- B.Sc. & Ph.D - Queen's University
molecular mimicry, glycomimetics, protein-ligand interactions, immunochemistry, enzyme inhibitors, NMR/molecular modeling, drug and vaccine design
Our group is studying the nature and origin of carbohydrate mimicry for the purpose of drug and vaccine design. We take our leads from molecular mimicry displayed by Nature. Our goals are the understanding of the molecular mechanisms of recognition that can be used to tailor specific immune responses or inhibit specific enzymatic reactions. The results have implications for the control or treatment of bacterial and viral diseases, diabetes Type 2, and cancer.
- The development of NMR/molecular modeling protocols for probing bioactive conformations of ligands bound to protein receptors.

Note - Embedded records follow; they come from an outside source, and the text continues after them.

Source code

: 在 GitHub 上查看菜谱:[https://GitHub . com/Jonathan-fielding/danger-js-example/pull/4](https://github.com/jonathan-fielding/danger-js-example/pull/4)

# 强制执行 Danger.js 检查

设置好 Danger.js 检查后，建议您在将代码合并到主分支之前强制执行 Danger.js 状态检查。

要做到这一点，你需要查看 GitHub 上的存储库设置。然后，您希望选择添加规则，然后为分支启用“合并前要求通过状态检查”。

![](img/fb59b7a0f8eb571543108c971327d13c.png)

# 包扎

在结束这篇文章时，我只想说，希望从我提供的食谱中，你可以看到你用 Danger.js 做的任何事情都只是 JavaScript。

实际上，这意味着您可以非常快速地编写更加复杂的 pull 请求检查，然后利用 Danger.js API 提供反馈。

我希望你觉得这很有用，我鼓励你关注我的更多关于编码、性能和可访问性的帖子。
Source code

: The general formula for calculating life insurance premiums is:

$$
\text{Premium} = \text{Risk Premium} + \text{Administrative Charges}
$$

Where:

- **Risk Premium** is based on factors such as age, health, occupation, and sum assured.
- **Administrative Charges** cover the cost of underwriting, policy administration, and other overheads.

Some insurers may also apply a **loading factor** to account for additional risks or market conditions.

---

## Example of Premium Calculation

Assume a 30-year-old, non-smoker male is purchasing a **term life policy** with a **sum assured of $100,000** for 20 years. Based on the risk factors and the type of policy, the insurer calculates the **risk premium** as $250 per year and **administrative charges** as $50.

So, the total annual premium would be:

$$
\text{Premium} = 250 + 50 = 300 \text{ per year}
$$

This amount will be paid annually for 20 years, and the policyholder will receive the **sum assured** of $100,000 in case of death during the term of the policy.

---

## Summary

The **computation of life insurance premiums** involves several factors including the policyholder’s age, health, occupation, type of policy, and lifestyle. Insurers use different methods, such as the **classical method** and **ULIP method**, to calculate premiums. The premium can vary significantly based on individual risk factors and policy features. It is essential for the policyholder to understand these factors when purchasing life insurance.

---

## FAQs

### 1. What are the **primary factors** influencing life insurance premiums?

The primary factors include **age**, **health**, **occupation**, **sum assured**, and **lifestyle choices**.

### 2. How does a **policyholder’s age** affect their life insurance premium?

- The development of drug candidates for the treatment of Type 2 diabetes.
- The development of drug candidates for the treatment of metastatic cancer.
- The development of vaccines for Streptococcus Groups A and B, and HIV-1.
- The development of enzyme inhibitors for the control of bacterial pathogens.
- The development of nucleoside and nucleotide analogues as antiviral agents.
- The development of nucleotide analogues as gene-silencing agents.
- The control of glycoprotein trafficking in cells.
- The development of analytical methods for glycan profiling.